Hamilton pride hitting the right notes?

Andrew Terefenko
July 3, 2014
This article was published more than 2 years ago.
Est. Reading Time: 3 minutes

Happy Pride, Hamilton! You’ve probably seen colourful posters all around the city that read “We Are Here,” and this month in Hamilton, that’s truer than ever. With some 40 or so events that ran on local partnerships and a zero dollar budget, this year’s Pride itinerary was arguably the most diverse and inclusive than it’s ever been.

Events ranged from the annual Pride flag raising, a dinner for newcomers and people of colour, to a panel discussion on the (in)visibility of disability. All in all, Hamilton Pride and everyone involved, including co-chairs Poe Liberado and Paul Hawkins, local businesses, and countless volunteers, have accomplished something that is no small feat, but humbling nonetheless as it recognized and created spaces for LGBTQ+ people from all walks of life.

At their surface, many Pride festivities in North America are heavily centered on white gay men, rather than the entire LGBTQ+ acronym. Of course, it goes without saying that for gay communities to be able to exist without any repercussions is extremely important, and we have come such a long way from the Stonewall Riots that started this movement 45 years ago considering we’re able to take our pride to the streets.
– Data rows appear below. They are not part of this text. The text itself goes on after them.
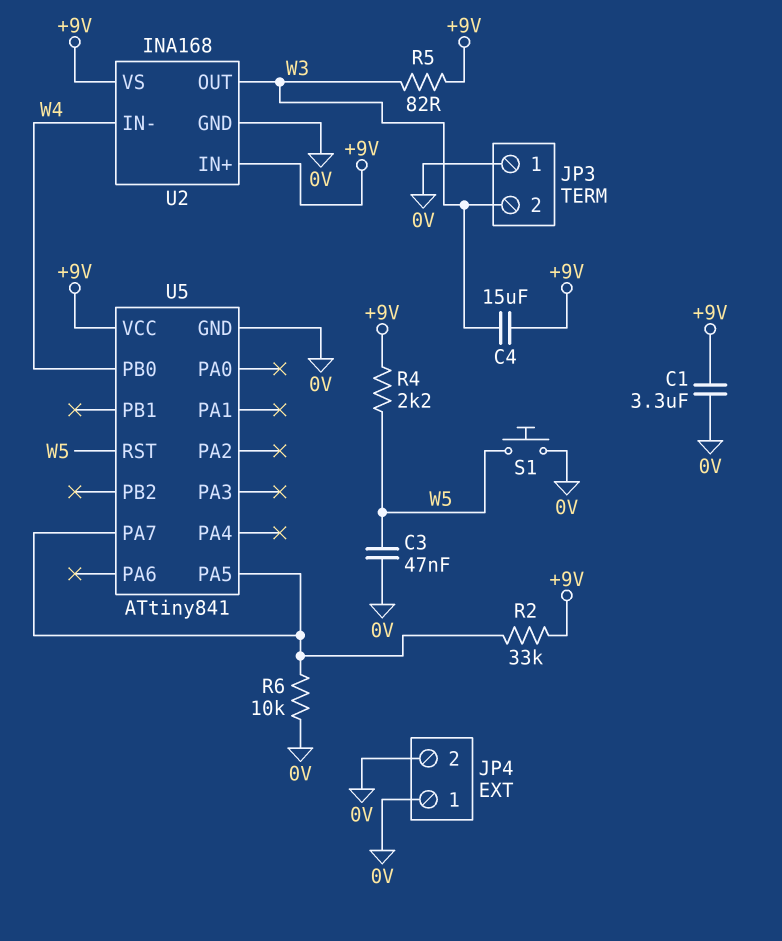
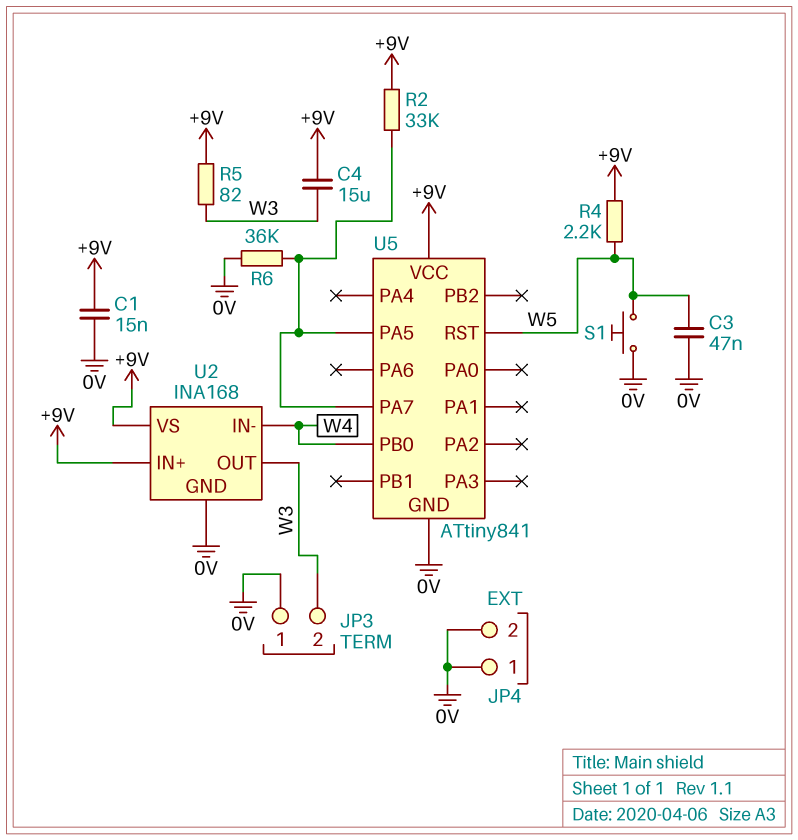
C1: 3.3uF (+9V, 0V) -> 15nF (+9V, 0V)
R6: 10k (0V, U5/PA5) -> 36k (0V, U5/PA5)

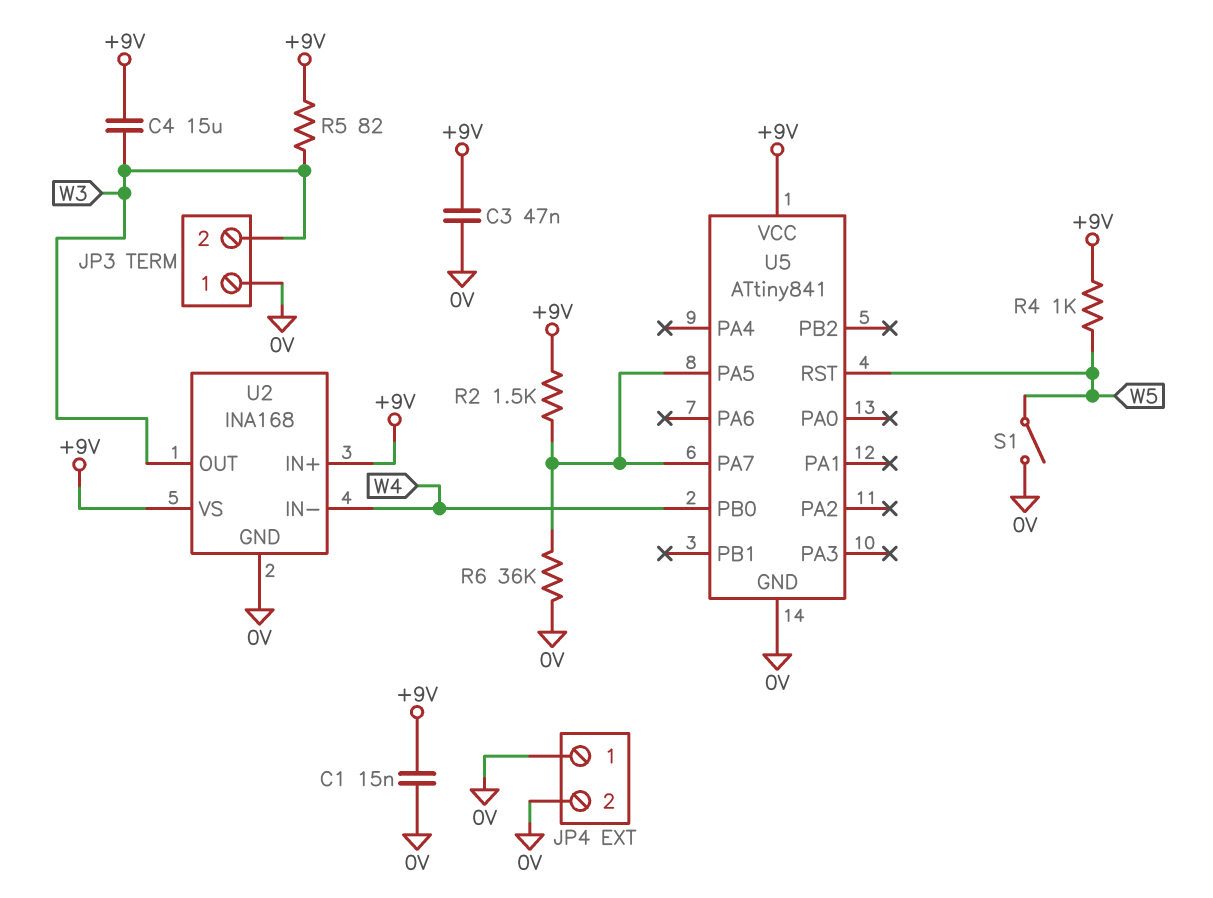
C3: 47nF (0V, W5) -> 47nF (+9V, 0V)
R2: 33k (+9V, U5/PA5) -> 1.5k (+9V, U5/PA5)
R4: 2.2k (+9V, W5) -> 1k (+9V, W5)
S1: button (0V, W5) -> switch (0V, W5)

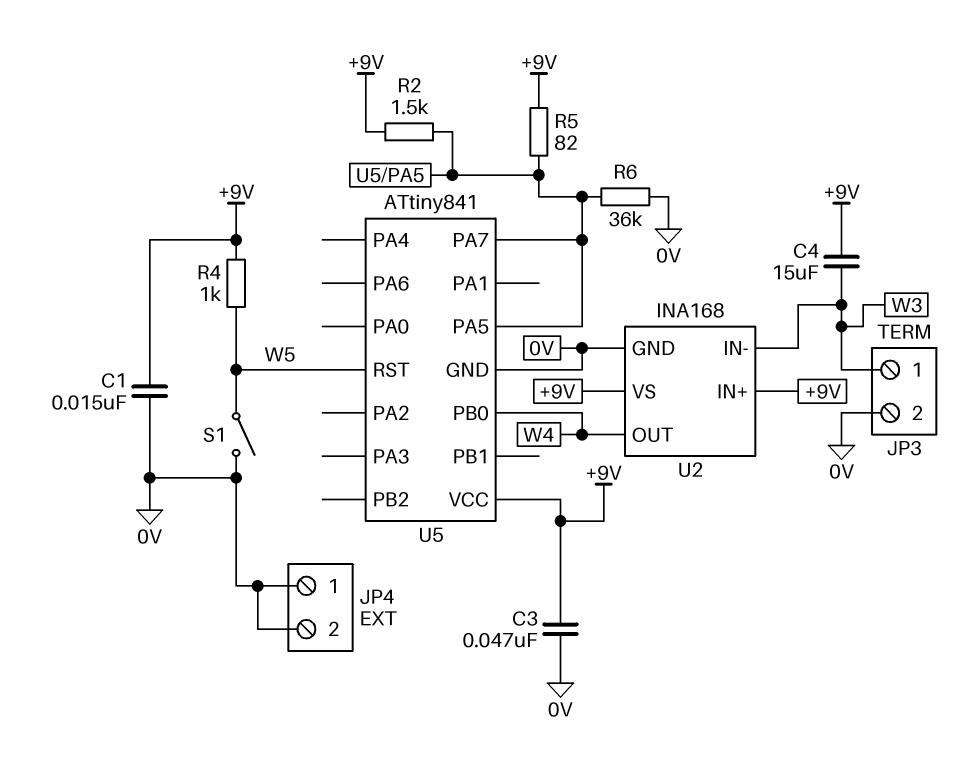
JP3 pin 1: 0V -> W3
JP3 pin 2: W3 -> 0V
R5: 82 (+9V, W3) -> 82 (+9V, U5/PA5)
U2 pin IN-: W4 -> W3
U2 pin OUT: W3 -> W4

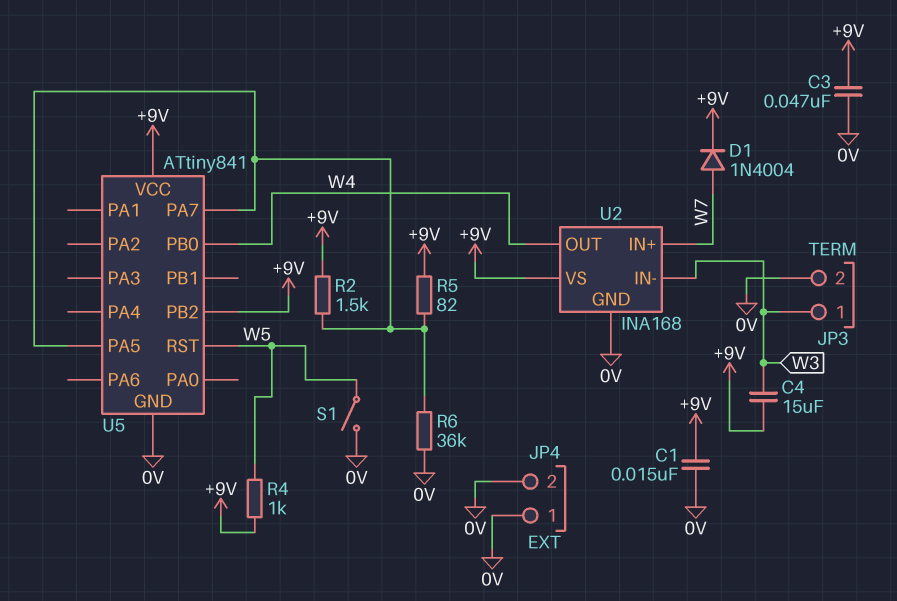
D1: none -> diode 1N4004 (A W7, K +9V)
U2 pin IN+: +9V -> W7
U5 pin PB2: none -> +9V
The importance of all that is completely unchallenged, and I personally love Pride celebrations, but what becomes of people who exist in the sidelines of an already marginalized community? For me and many that I have spoken to, attending events at Hamilton Pride served as a reminder that people have a multitude of intersecting identities, including their race, gender, age, ability, sexuality, class, and/or religion. Not only do these multidimensional identities need to be recognized, we need to accordingly re-evaluate how our events, initiatives, and spaces are beneficial to some, but also how they are harmful and isolating to others. The festivities evoked thoughtful conversations on anything and everything, including how Pride bar-culture excludes people with alcohol addiction, how Pride marches forget people with disability, or how white-dominance creates racist environments for LGBTQ+ people of colour. This is precisely why we need to also look at the bigger picture rather than ourselves as individuals, and sometimes just listen when someone tells us that our actions are hurting them and their community. Listen to the voices of people who have been here longer than us, or face oppression of a variety that we never have. Until we recognize that, it is impossible to understand each other’s struggles, our determination and achievements, the root of so many ideas and how we can unify through them. One of the most dangerous things is to forget the people who make it possible for us to simply exist today. We need to remember the history of where our communities have come from to understand where we are now.

These are not my ideas. There are all things many before me have said and raised concerns over countless times in the past. These are things that people from marginalized communities, including my own, that aren’t recognized until they’re voiced by someone with power. Pride festivals are fantastic because after so many years of oppression, we can finally celebrate who we are. But we mustn’t forget that being able to fill the streets with rainbows and glitter does not mean that the struggles of all LGBTQ+ people are over. As a minority, Hamilton Pride was able to evoke a sense of community that is integral to being seen for your entire self, whether you are genderqueer and poor, a transwoman with autism, or Pakistani and pansexual.

The festivities this year remind us that Pride is and should be so much more than parties, rainbows, loud sound systems, and an astronomical budget. It is a way to remember where we have come from, but not forget where we still have to go.